## Given information
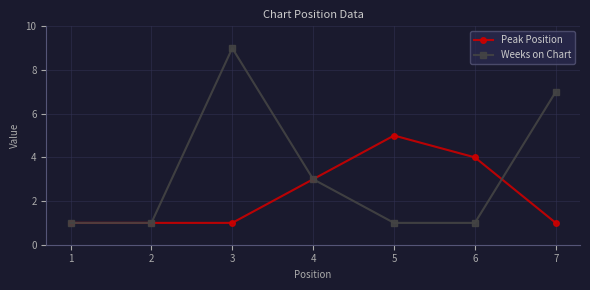

Rank the series by their maximum value, from highest to lowest.

Weeks on Chart, Peak Position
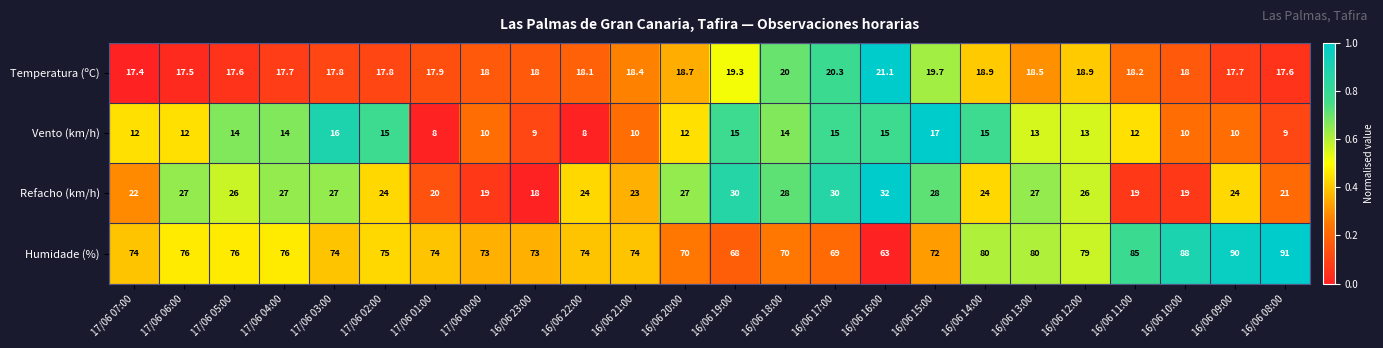

Between 17/06 06:00 and 16/06 16:00, which series saw the biggest shift?

Humidade (%)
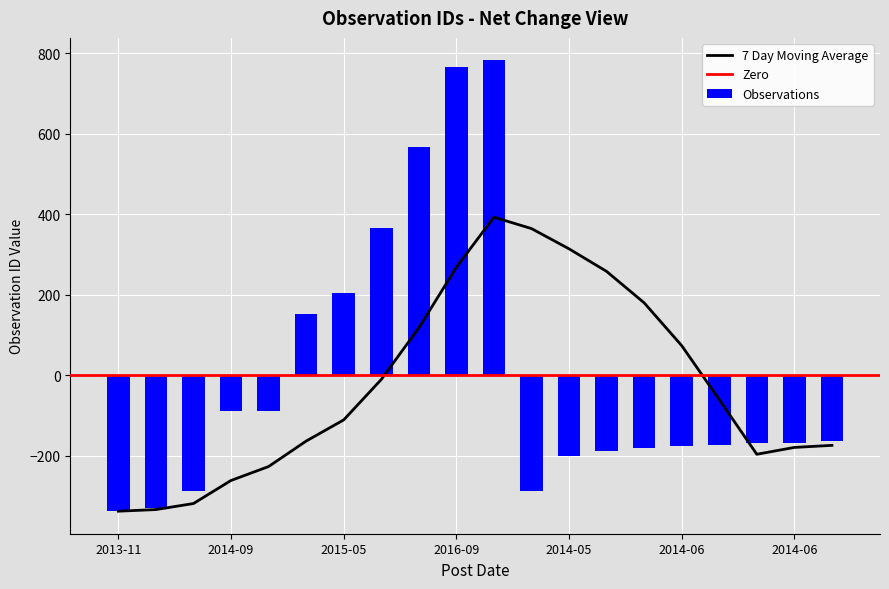

Reading left to right, extract all data points from this chart.

-337.3	-329.3	-288.3	-89.3	-88.3	152.7	204.7	364.7	567.7	764.7	781.7	-286.3	-199.3	-187.3	-181.3	-176.3	-173.3	-168.3	-167.3	-163.3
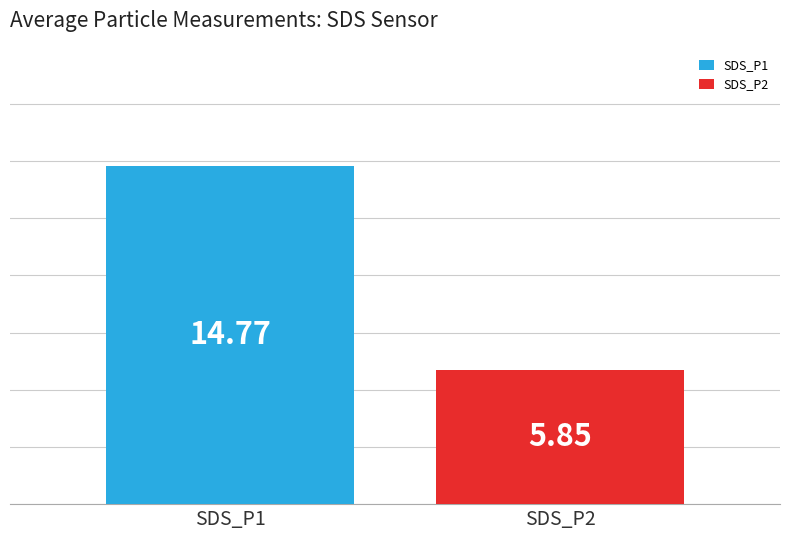

Which series has the widest spread of values?

SDS_P1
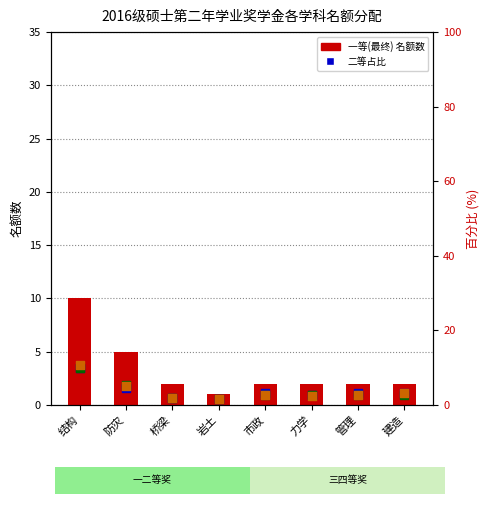

Which series has the largest total across all categories?

二等占比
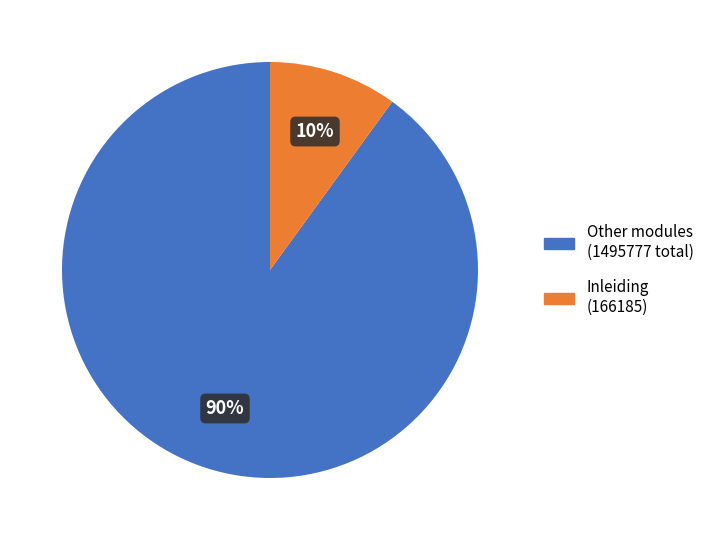

Is there a majority slice in this chart?

Yes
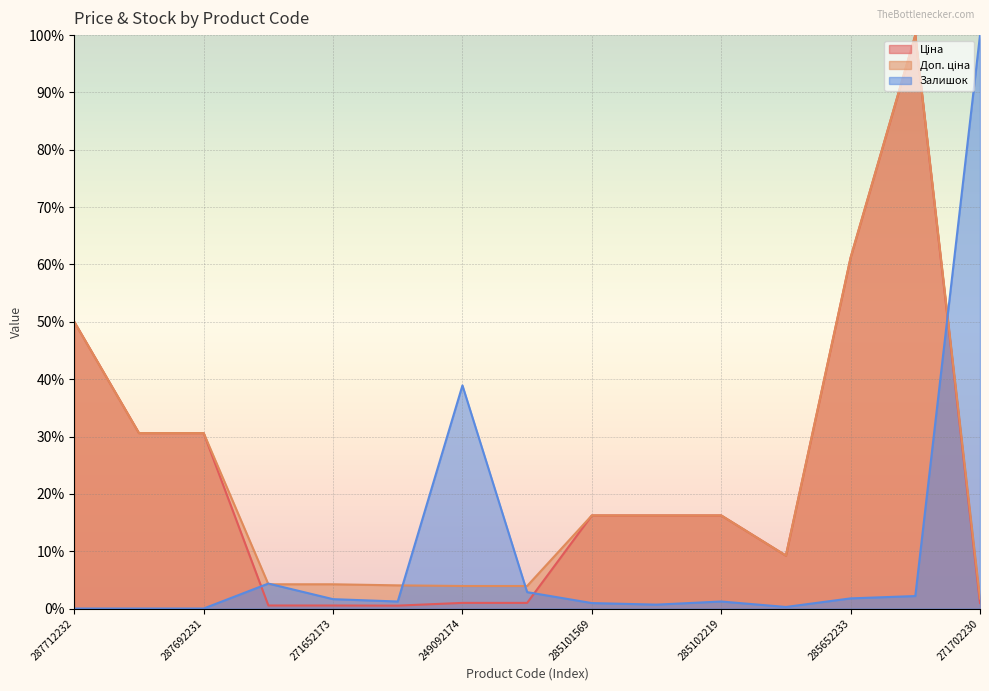

Which has a higher value, 287692233 or 271642174?

287692233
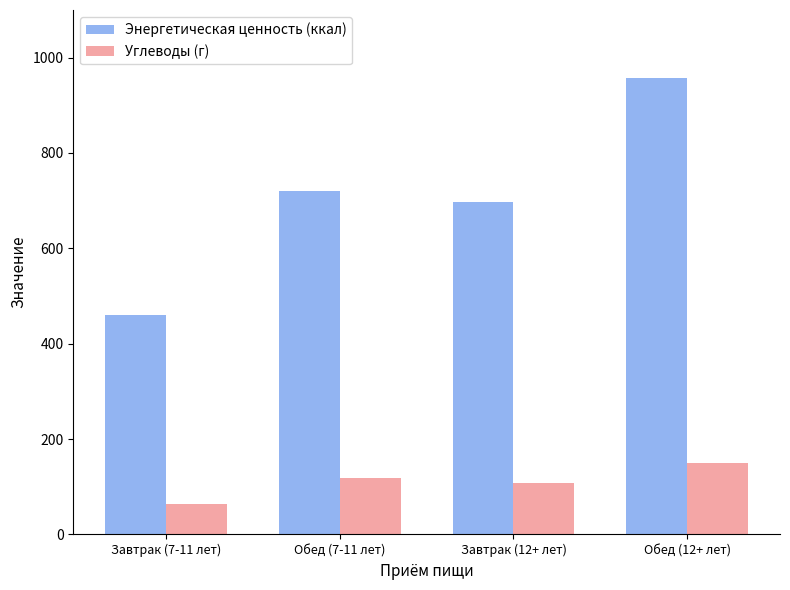

What is the sum of the Углеводы (г) values at Обед (12+ лет) and Обед (7-11 лет)?

268.6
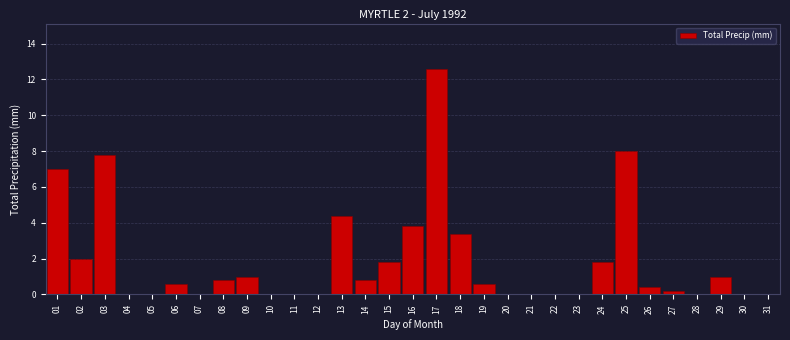

Which category has the highest value across all series?

17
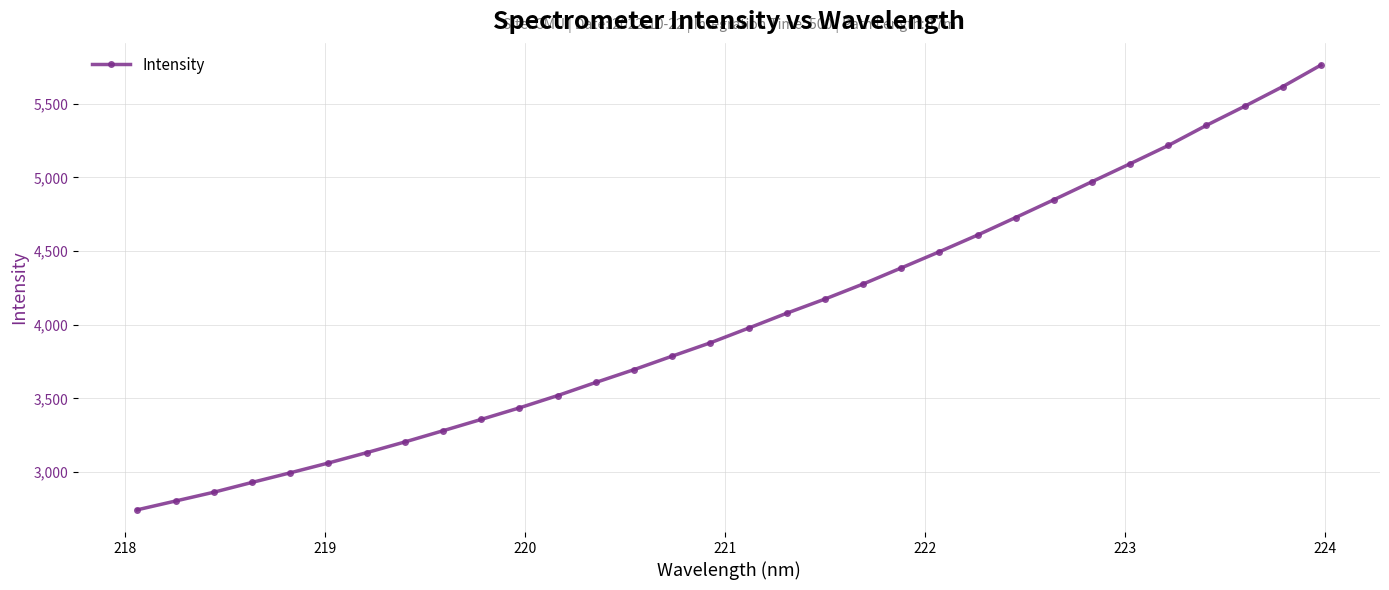

What is the difference between the maximum and second lowest values?

2956.7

## Work instructions
Please reproduce all of the rows above word for word, leaving out the pictures.

## Problem solution
Rank the series by their maximum value, from highest to lowest.

Weeks on Chart, Peak Position

Between 17/06 06:00 and 16/06 16:00, which series saw the biggest shift?

Humidade (%)

Reading left to right, extract all data points from this chart.

-337.3	-329.3	-288.3	-89.3	-88.3	152.7	204.7	364.7	567.7	764.7	781.7	-286.3	-199.3	-187.3	-181.3	-176.3	-173.3	-168.3	-167.3	-163.3

Which series has the widest spread of values?

SDS_P1

Which series has the largest total across all categories?

二等占比

Is there a majority slice in this chart?

Yes

Which has a higher value, 287692233 or 271642174?

287692233

What is the sum of the Углеводы (г) values at Обед (12+ лет) and Обед (7-11 лет)?

268.6

Which category has the highest value across all series?

17

What is the difference between the maximum and second lowest values?

2956.7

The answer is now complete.